The Journal of Aging Research recently published an article stating, “One of the simplest and cheapest secrets of a long life is taking care of your teeth and gums.” In a 17-year long study of 5,611 seniors, they found that not brushing your teeth at night boosted your risk for death by 20-35%, compared to brushing every night.
The Mayo Clinic calls the mouth a “window to your overall health.” As a dentist, we can often notice changes in people’s health simply by evaluating the health of their gums. The American Dental Association calls Periodontal (Gum) Disease “the silent killer of teeth.” The main challenge with gum disease is that it often doesn’t hurt until it’s too late, but there are often many warning signs that most people tend to ignore.
Let me ask you this; “If you were brushing your hair and your head started bleeding, would you be concerned?” That probably seems like a silly question, and of course you would be concerned. Now consider this; “If you brushed your teeth and noticed some bleeding, would you be concerned?”
Bleeding gums are caused by inflammation that is caused by bacteria.
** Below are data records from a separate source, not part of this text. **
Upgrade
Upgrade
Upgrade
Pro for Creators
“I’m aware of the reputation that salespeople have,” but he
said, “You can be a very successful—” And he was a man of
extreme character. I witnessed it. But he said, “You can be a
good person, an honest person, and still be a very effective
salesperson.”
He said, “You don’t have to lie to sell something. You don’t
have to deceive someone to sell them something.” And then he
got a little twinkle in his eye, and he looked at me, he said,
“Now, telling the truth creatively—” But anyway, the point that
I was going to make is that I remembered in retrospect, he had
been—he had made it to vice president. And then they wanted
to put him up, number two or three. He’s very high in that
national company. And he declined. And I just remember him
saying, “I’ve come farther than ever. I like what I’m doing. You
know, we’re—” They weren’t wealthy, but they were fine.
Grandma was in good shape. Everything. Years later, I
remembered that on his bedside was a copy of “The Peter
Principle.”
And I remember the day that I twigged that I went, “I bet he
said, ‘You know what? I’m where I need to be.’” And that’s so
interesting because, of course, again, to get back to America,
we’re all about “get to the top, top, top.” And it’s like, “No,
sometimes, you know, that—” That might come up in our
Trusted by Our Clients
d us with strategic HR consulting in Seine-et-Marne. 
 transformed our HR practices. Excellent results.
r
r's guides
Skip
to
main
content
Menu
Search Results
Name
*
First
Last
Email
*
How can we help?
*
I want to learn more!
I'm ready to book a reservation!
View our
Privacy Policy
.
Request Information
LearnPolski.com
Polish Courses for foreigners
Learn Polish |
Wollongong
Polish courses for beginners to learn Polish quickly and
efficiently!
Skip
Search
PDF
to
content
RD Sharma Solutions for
We all have bacteria in our mouth that is naturally occurring. There are two types of bacteria found in our mouths and in simplified terms, they “good bacteria” and “bad bacteria.” Like many things in life, they are in balance most of the time. When the “bad bacteria” start to take over, they cause inflammation in the tissue, which leads to bleeding and tender gums and later the loss of the bone surrounding our teeth, and even the loss of the teeth themselves.
The inflammatory bacteria found in our mouths have been linked to an increased risk of heart attack, stroke, pancreatic cancer, respiratory infections, endocarditis and even Alzheimer’s disease. Research has also found that people with diabetes have a much harder time controlling their blood sugar levels when gum disease is present.
As you can clearly see, your oral health is intimately linked to your overall health. Keeping your mouth clean is like keeping your entire body clean. So that extra 5 minutes a day you spend brushing and flossing can really pay off with not only fresh breath and a great smile, but a longer life and who wouldn’t want that?
Your dentist can play a key role in advising you on how best to care for your mouth. For instance, did you know that “power tooth brushes” have been found to remove 40% more of the plaque and inflammatory bacteria than regular brushing? The brand of power tooth brush has not been shown to matter as much as simply using one. If you do want to use a regular brush, you will want to use one with “soft bristles” and a proper technique. Flossing is a huge benefit also and again, the brand or type doesn’t really matter as much as using it regularly. In our office, we have found that the oral irrigator by Oxyfresh has been a huge help in maintaining healthy tissue and a healthy clean feeling mouth. We also incorporate the use a laser for all routine dental cleanings, to help reduce the amount of bacteria below the gumline. Take care of your mouth, and you’ll be taking care of your body at the same time.